(Saved data entries)
= Beginning of Section =

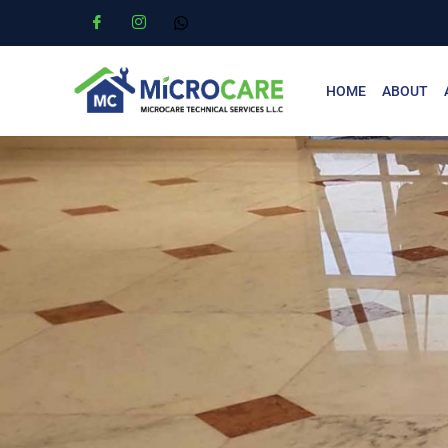
HOME
ABOUT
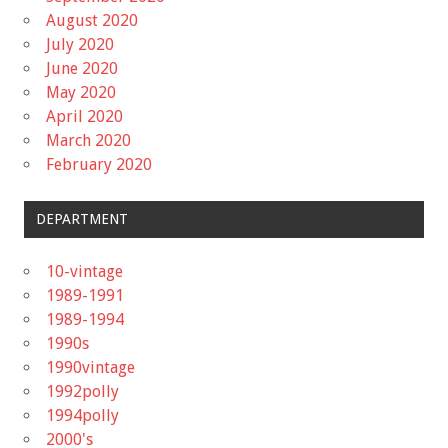
August 2020
July 2020
June 2020
May 2020
April 2020
March 2020
February 2020
DEPARTMENT
10-vintage
1989-1991
1989-1994
1990s
1990vintage
1992polly
1994polly
2000's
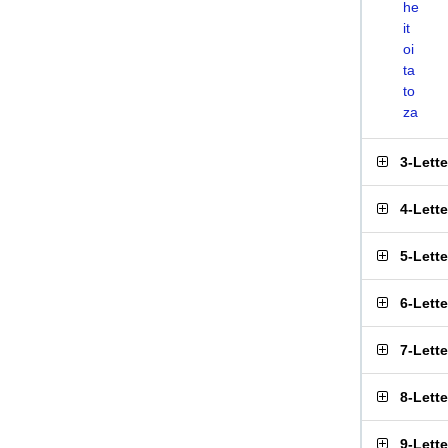
he
it
oi
ta
to
za
3-Lett
4-Lett
5-Lett
6-Lett
7-Lett
8-Lett
9-Lett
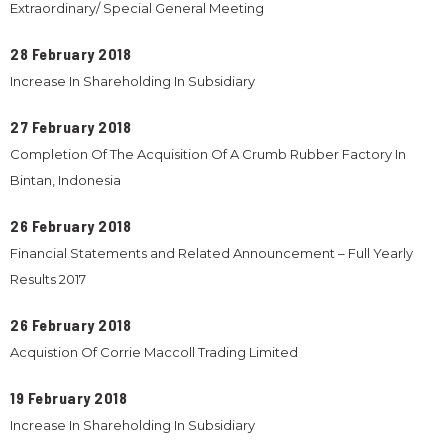
Extraordinary/ Special General Meeting
28 February 2018
Increase In Shareholding In Subsidiary
27 February 2018
Completion Of The Acquisition Of A Crumb Rubber Factory In
Bintan, Indonesia
26 February 2018
Financial Statements and Related Announcement – Full Yearly
Results 2017
26 February 2018
Acquistion Of Corrie Maccoll Trading Limited
19 February 2018
Increase In Shareholding In Subsidiary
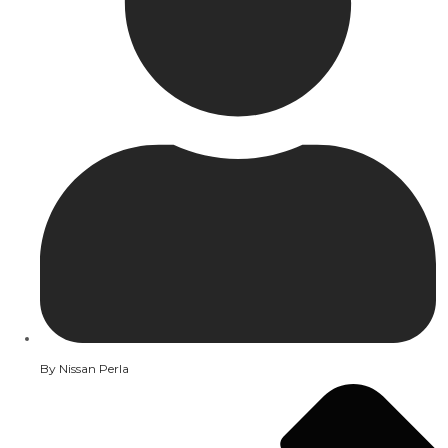
By
Nissan Perla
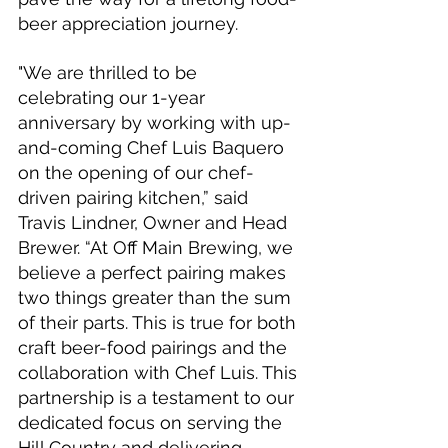
beer appreciation journey.
"We are thrilled to be 
celebrating our 1-year 
anniversary by working with up-
and-coming Chef Luis Baquero 
on the opening of our chef-
driven pairing kitchen,” said 
Travis Lindner, Owner and Head 
Brewer. “At Off Main Brewing, we 
believe a perfect pairing makes 
two things greater than the sum 
of their parts. This is true for both 
craft beer-food pairings and the 
collaboration with Chef Luis. This 
partnership is a testament to our 
dedicated focus on serving the 
Hill Country and delivering 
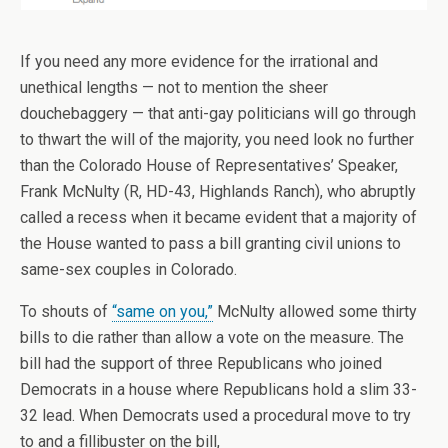
If you need any more evidence for the irrational and
unethical lengths — not to mention the sheer
douchebaggery — that anti-gay politicians will go through
to thwart the will of the majority, you need look no further
than the Colorado House of Representatives’ Speaker,
Frank McNulty (R, HD-43, Highlands Ranch), who abruptly
called a recess when it became evident that a majority of
the House wanted to pass a bill granting civil unions to
same-sex couples in Colorado.
To shouts of
“same on you,”
McNulty allowed some thirty
bills to die rather than allow a vote on the measure. The
bill had the support of three Republicans who joined
Democrats in a house where Republicans hold a slim 33-
32 lead. When Democrats used a procedural move to try
to and a fillibuster on the bill,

= End of Section =

Task brief:
Copy out every line of text from the records above, word for word and in the same order, without the picture markers.

Reply:
HOME
ABOUT
August 2020
July 2020
June 2020
May 2020
April 2020
March 2020
February 2020
DEPARTMENT
10-vintage
1989-1991
1989-1994
1990s
1990vintage
1992polly
1994polly
2000's
he
it
oi
ta
to
za
3-Lett
4-Lett
5-Lett
6-Lett
7-Lett
8-Lett
9-Lett
Extraordinary/ Special General Meeting
28 February 2018
Increase In Shareholding In Subsidiary
27 February 2018
Completion Of The Acquisition Of A Crumb Rubber Factory In
Bintan, Indonesia
26 February 2018
Financial Statements and Related Announcement – Full Yearly
Results 2017
26 February 2018
Acquistion Of Corrie Maccoll Trading Limited
19 February 2018
Increase In Shareholding In Subsidiary
By
Nissan Perla
beer appreciation journey.
"We are thrilled to be 
celebrating our 1-year 
anniversary by working with up-
and-coming Chef Luis Baquero 
on the opening of our chef-
driven pairing kitchen,” said 
Travis Lindner, Owner and Head 
Brewer. “At Off Main Brewing, we 
believe a perfect pairing makes 
two things greater than the sum 
of their parts. This is true for both 
craft beer-food pairings and the 
collaboration with Chef Luis. This 
partnership is a testament to our 
dedicated focus on serving the 
Hill Country and delivering 
If you need any more evidence for the irrational and
unethical lengths — not to mention the sheer
douchebaggery — that anti-gay politicians will go through
to thwart the will of the majority, you need look no further
than the Colorado House of Representatives’ Speaker,
Frank McNulty (R, HD-43, Highlands Ranch), who abruptly
called a recess when it became evident that a majority of
the House wanted to pass a bill granting civil unions to
same-sex couples in Colorado.
To shouts of
“same on you,”
McNulty allowed some thirty
bills to die rather than allow a vote on the measure. The
bill had the support of three Republicans who joined
Democrats in a house where Republicans hold a slim 33-
32 lead. When Democrats used a procedural move to try
to and a fillibuster on the bill,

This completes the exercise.